Correlation vs. VIF in OLSR Model: Understanding Multicollinearity Decision Factors

correlationleast squaresmulticollinearitymultiple regressionvariance-inflation-factor

enter image description here

Date, age, mrt and shops are all predictors in a dataset of 414 observations. Pearson's product-moment correlation shows a sizeable negative correlation between mrt and shops (-0.6 so definitely higher than the minimum benchmark of 2/sqrt(n)). Yet the VIF for both is quite low. Does this mean there is multicollinearity or not? And why is the VIF so low if Pearson's r is -0.6?

Ps: I have found a similar question here, but there Pearson's r is not negative and that might mean a difference. Any help would be much appreciated.

Best Answer

This is largely covered elsewhere, e.g., in my answer to When can we speak of collinearity. Whether Pearson's $r$ is positive or negative makes no difference.

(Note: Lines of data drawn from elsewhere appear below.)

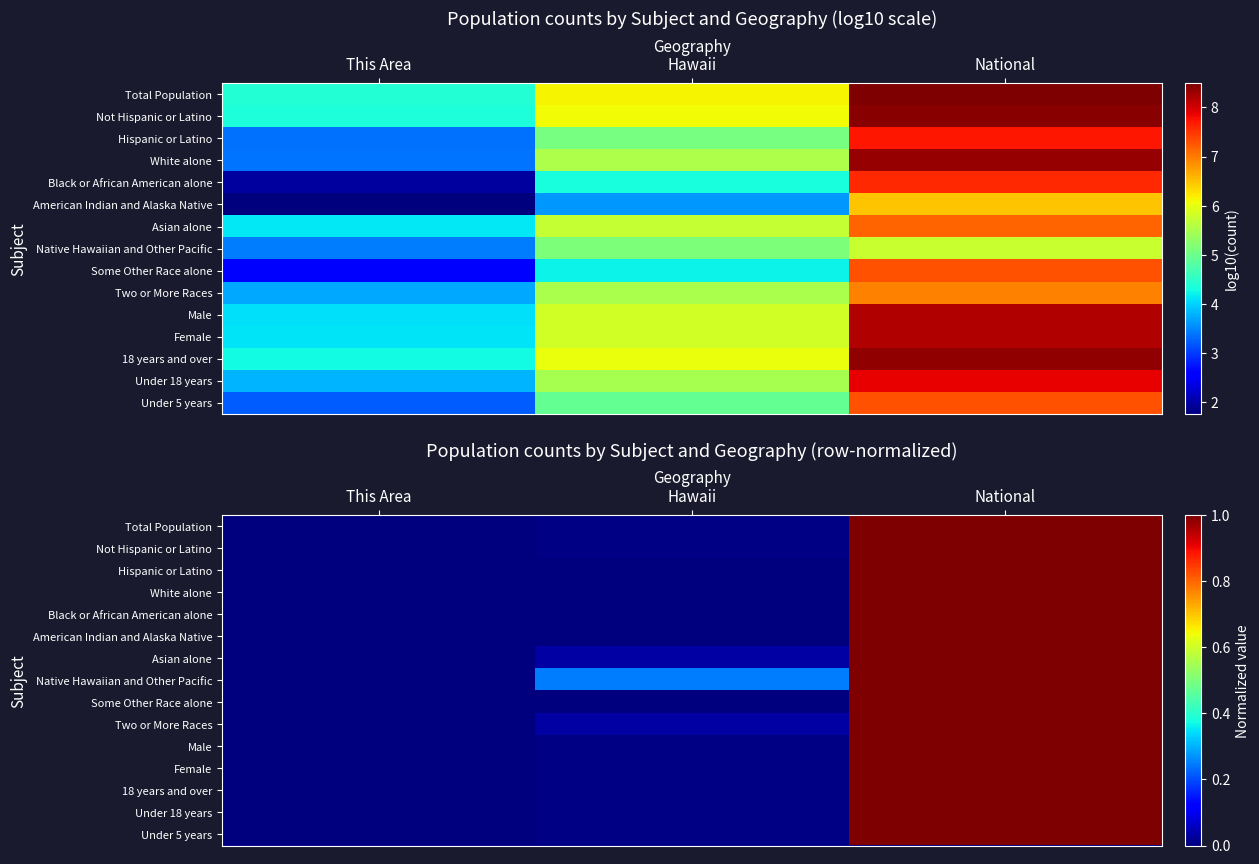

Which series has the largest range (max minus min)?

Total Population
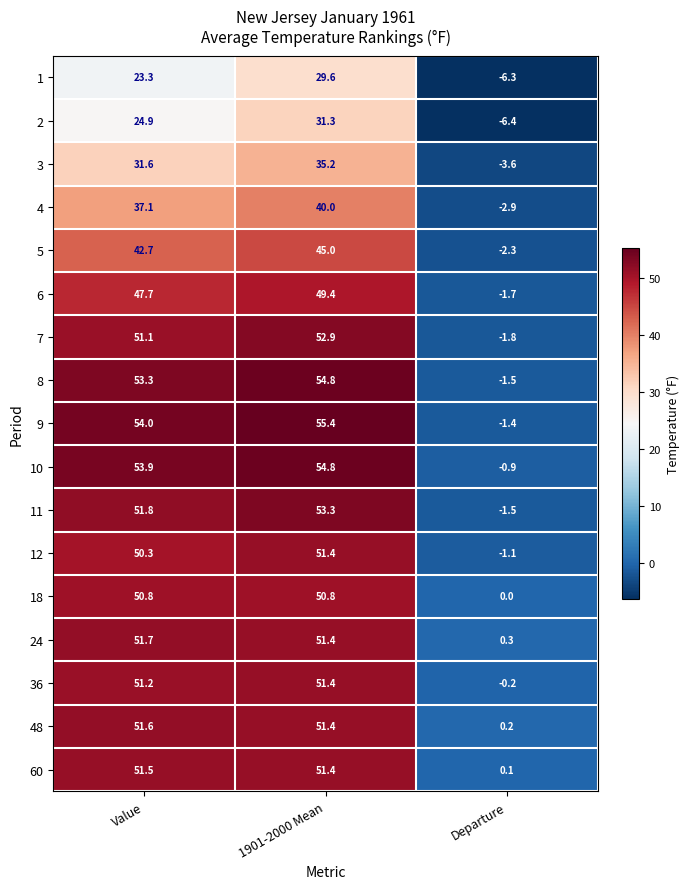

The value of 2 at 1901-2000 Mean is 31.3. True or false?

True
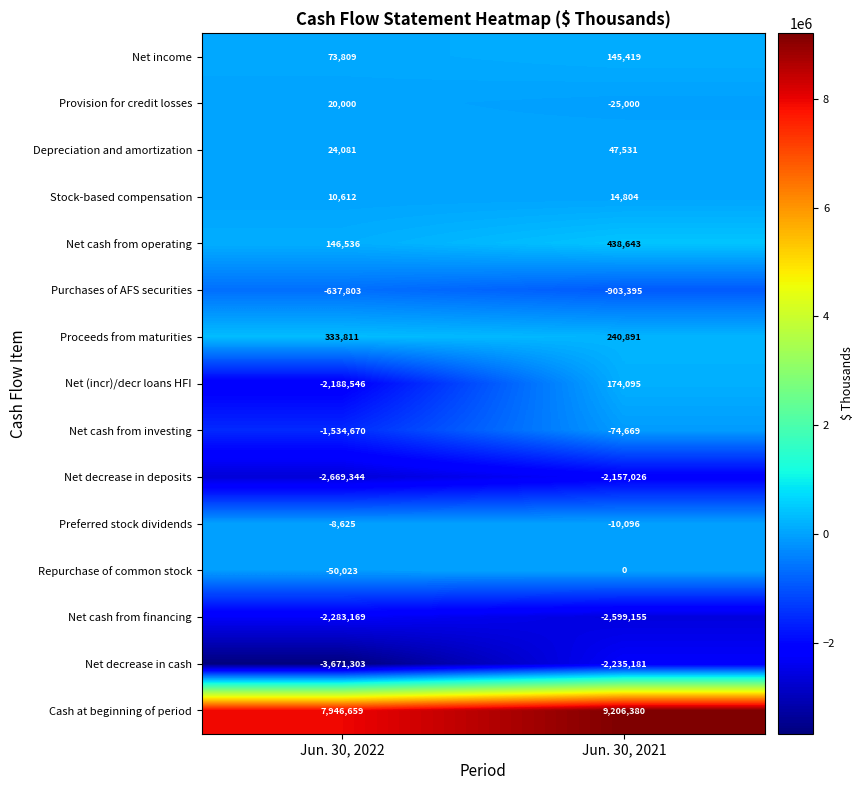

At which category is the sum across all series the highest?

Jun. 30, 2021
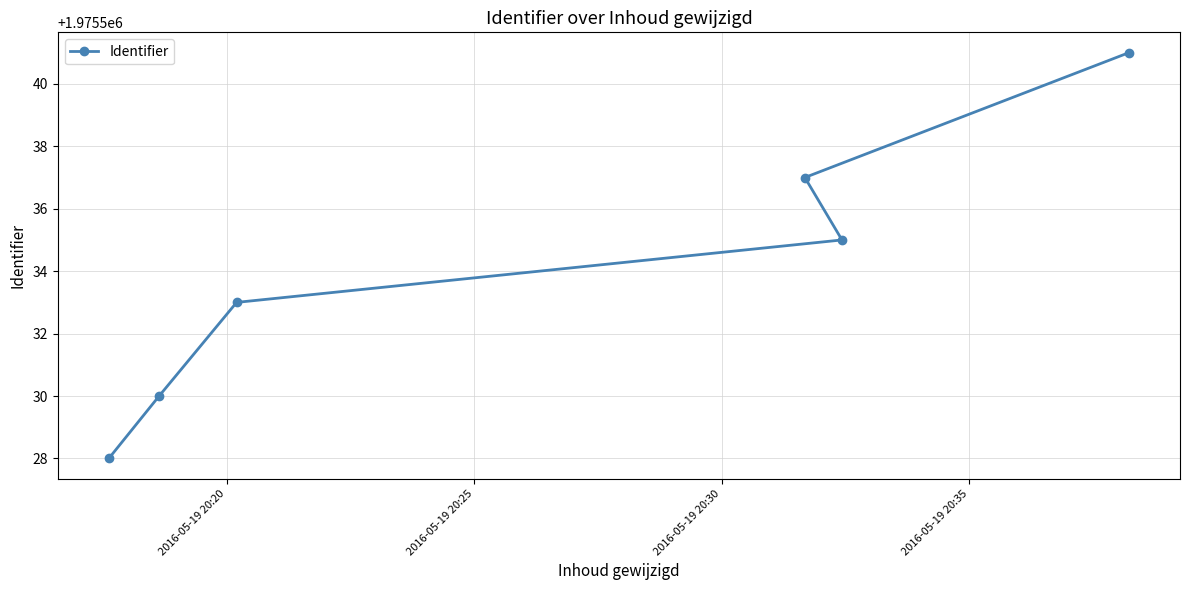

What is the minimum value shown in the chart?

1975528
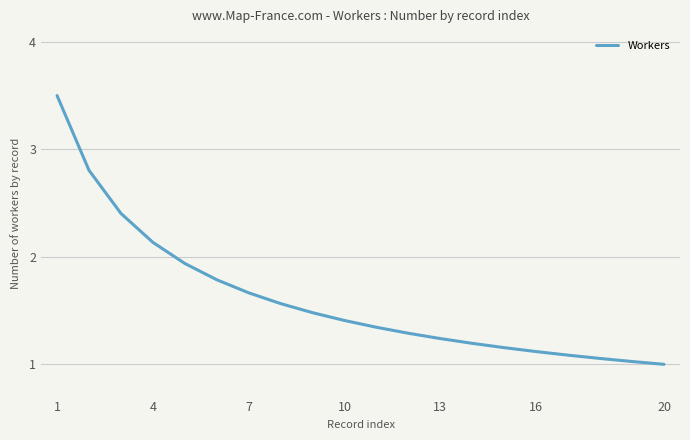

What is the difference between the maximum and minimum values?

2.5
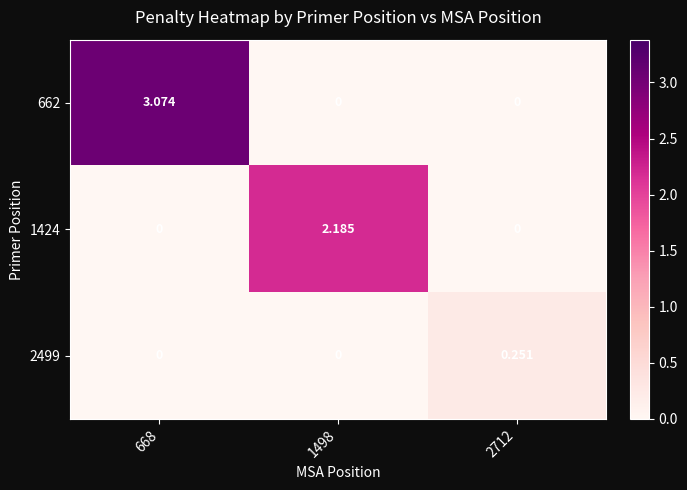

List the series in order of their overall mean, lowest first.

2499, 1424, 662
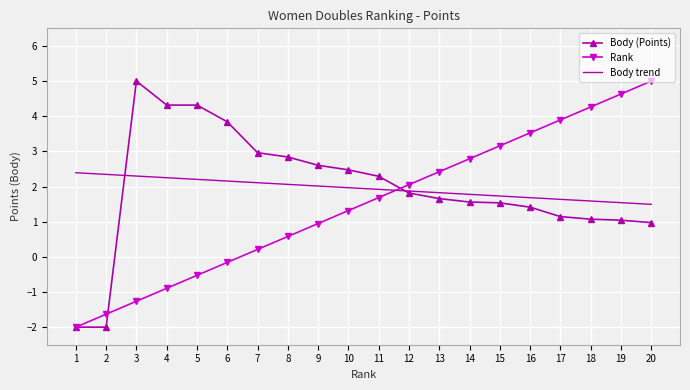

At which label does Rank reach its minimum?

1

I have never heard of your "minimum benchmark", and it doesn't make any sense to me. Consider that if you only had $4$ data, I gather your minimum benchmark would say that a pairwise correlation between variables equal to $r = 1.0$ would be fine (i.e., $2/\sqrt{4} = 1$), whereas if you had $1600$ data, any $r>.05$ would be problematic (i.e., $2/\sqrt{1600} = .05$). I may be misunderstanding it, but that's nonsensical. Consider that, unless you have perfect multicollinearity, the primary impact is a reduction of power but that can still be overcome with sufficient $N$ (cf., my answer to: What is the effect of having correlated predictors in a multiple regression model?).

By (arbitrary) rule of thumb, you have a 'problem with multicollinearity' when you have a ${\rm VIF} \ge 10$. With respect to pairwise correlations alone, that would imply $|r| \gtrapprox .95$.